Robilant+Voena are pleased to present Painting in Italy 1910s-1950s: Futurism, Abstraction, Concrete Art, a group show curated by Gian Enzo Sperone, which follows on from the successful exhibition held at Sperone Westwater gallery in 2015. The exhibition, which is on view from 25 May - 15 July 2016, at Robilant+Voena’s London gallery, will bring together 86 works realised by 26 influential Italian painters, born between the end of the 19th century and the 1920s and who were active before, during and after the Second World War. Encompassing three major artistic movements and spanning five decades, the show will illustrate the great diversity and originality of abstract Italian art.

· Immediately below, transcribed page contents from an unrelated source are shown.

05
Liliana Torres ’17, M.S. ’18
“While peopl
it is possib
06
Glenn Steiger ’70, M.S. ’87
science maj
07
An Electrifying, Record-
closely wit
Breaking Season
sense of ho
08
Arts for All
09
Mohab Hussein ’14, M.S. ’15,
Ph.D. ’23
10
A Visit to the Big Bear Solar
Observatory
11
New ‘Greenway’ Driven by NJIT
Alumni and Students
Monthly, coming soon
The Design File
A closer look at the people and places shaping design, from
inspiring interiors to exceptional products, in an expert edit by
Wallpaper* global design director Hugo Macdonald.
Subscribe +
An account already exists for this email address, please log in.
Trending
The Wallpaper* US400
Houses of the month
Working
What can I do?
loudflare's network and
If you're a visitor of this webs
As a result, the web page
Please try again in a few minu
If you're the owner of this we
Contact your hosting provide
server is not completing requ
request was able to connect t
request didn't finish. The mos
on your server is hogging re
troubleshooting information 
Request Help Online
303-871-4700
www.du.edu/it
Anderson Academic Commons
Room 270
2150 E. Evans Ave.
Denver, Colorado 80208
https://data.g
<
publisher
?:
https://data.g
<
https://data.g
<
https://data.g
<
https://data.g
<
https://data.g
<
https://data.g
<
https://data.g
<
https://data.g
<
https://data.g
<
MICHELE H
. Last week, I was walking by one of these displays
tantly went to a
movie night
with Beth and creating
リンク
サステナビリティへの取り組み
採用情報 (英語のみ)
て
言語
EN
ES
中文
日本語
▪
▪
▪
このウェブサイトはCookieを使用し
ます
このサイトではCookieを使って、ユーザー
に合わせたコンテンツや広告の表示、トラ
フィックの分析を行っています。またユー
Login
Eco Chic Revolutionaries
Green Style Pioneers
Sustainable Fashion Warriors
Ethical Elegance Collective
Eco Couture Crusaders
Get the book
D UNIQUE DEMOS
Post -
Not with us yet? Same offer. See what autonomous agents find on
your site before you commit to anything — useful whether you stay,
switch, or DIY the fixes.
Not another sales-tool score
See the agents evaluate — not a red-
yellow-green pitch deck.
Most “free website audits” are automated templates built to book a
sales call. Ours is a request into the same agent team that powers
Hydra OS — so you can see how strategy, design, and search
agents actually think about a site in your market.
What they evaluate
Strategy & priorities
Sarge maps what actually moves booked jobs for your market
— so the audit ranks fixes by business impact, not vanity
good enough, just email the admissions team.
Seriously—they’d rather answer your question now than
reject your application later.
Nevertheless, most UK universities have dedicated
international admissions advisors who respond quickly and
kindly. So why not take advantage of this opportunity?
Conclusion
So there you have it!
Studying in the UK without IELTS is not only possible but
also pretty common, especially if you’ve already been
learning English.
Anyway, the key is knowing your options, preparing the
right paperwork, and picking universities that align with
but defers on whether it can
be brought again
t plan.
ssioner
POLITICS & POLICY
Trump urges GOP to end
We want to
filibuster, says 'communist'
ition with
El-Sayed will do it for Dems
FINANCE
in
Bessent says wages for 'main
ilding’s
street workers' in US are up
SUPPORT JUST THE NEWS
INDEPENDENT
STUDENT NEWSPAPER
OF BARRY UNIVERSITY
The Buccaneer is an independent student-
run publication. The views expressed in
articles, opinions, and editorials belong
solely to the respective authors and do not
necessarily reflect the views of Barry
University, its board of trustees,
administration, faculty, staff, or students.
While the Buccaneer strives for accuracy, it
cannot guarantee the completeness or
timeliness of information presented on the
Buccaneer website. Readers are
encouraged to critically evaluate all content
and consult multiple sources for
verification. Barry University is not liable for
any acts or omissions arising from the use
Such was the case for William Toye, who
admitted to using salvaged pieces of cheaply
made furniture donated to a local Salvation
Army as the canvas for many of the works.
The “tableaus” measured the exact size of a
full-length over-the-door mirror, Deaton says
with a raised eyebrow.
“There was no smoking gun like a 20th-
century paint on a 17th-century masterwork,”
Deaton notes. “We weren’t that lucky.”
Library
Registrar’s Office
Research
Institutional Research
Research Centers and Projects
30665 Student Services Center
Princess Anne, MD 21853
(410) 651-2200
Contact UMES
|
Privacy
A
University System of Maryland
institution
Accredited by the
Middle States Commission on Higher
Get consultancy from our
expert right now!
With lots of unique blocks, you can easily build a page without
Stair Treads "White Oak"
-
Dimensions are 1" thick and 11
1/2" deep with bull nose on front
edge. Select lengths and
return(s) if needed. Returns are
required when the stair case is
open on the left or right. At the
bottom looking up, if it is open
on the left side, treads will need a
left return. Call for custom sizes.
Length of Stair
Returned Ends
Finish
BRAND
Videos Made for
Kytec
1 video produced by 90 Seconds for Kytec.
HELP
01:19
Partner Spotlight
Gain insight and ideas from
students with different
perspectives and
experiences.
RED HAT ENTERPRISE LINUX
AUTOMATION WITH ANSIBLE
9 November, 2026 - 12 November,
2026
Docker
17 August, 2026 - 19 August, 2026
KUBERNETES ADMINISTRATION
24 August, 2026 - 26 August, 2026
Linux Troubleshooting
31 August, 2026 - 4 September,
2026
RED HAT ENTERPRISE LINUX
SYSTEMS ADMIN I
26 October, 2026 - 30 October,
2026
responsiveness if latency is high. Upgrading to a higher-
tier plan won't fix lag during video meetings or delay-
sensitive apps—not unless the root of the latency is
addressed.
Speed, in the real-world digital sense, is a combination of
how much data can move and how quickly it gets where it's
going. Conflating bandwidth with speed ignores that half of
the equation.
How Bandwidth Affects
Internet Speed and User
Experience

This survey show will begin with Futurist abstraction, bringing together early works by Giacomo Balla, and the unique organic abstraction of Enrico Prampolini. The 1930s gave rise to the group of Milanese abstractionists including Atanasio Soldati, Mario Radice, Mauro Reggiani, Manlio Rho and Luigi Veronese. These artists exhibited in the influential Galleria del Milione, which soon became the catalyst for artists, architects, designers and poets and which was later to be pivotal in the careers of the Zero group. The final era the exhibition will focus on is from the immediate post-war years up the mid-1950s, when abstraction and concrete art manifested a cultural renewal and engagement, becoming antagonistic to ideologies which favoured realism. As the dust settled, a number of artists faced with this historical juncture, identified abstract art as the only language capable of eradicating the past, and at the same time generating a new era of universal values. It was artists such as Atanasio Soldati, Bruno Munari, the painter and critic Gillo Dorfles and the architect-designer Gianni Monnet, who were then able to pioneer these aforementioned movements.

Painting in Italy 1910s-1950s: Futurism, Abstraction, Concrete Art aims to illustrate how the political and social events that took place during the Italian inter-war and post-war period have greatly influenced the artistic production of those who witnessed it. Deeply transformed by totalitarianism, World War II, and the Italian civil war, this group of artists, through shapes, lines and colours, challenged the traditions of their time and denied the representation of reality in favour of a radically new expression of feeling.

“The most radical representatives are to be found in Italy, where there are perhaps 20 of them. They sprout like mushrooms thereafter a downpour.”

(Kandinsky, 1936, letter to Will Grohmann)

Artists in the exhibition: Giacomo Balla, Corrado Cagli, Roberto Crippa, Ezio D’Errico, Giulio D’Anna, Fortunato de Pero, Nicolaj Diulgheroff, Gerardo Dottori, Fillia, Albino Galvano, Alberto Magnelli, Sante Monachesi, Gianni Monnet, Bruno Munari, Mario Nigro, Ideo Pantaleoni, Adriano Parisot, Enrico Prampolini, Mario Radice, Mauro Reggiani, Manlio Rho, Filippo Scroppo, Atanasio Soldati, Ettore Sottsass, Giulio Turcato, and Luigi Veronesi.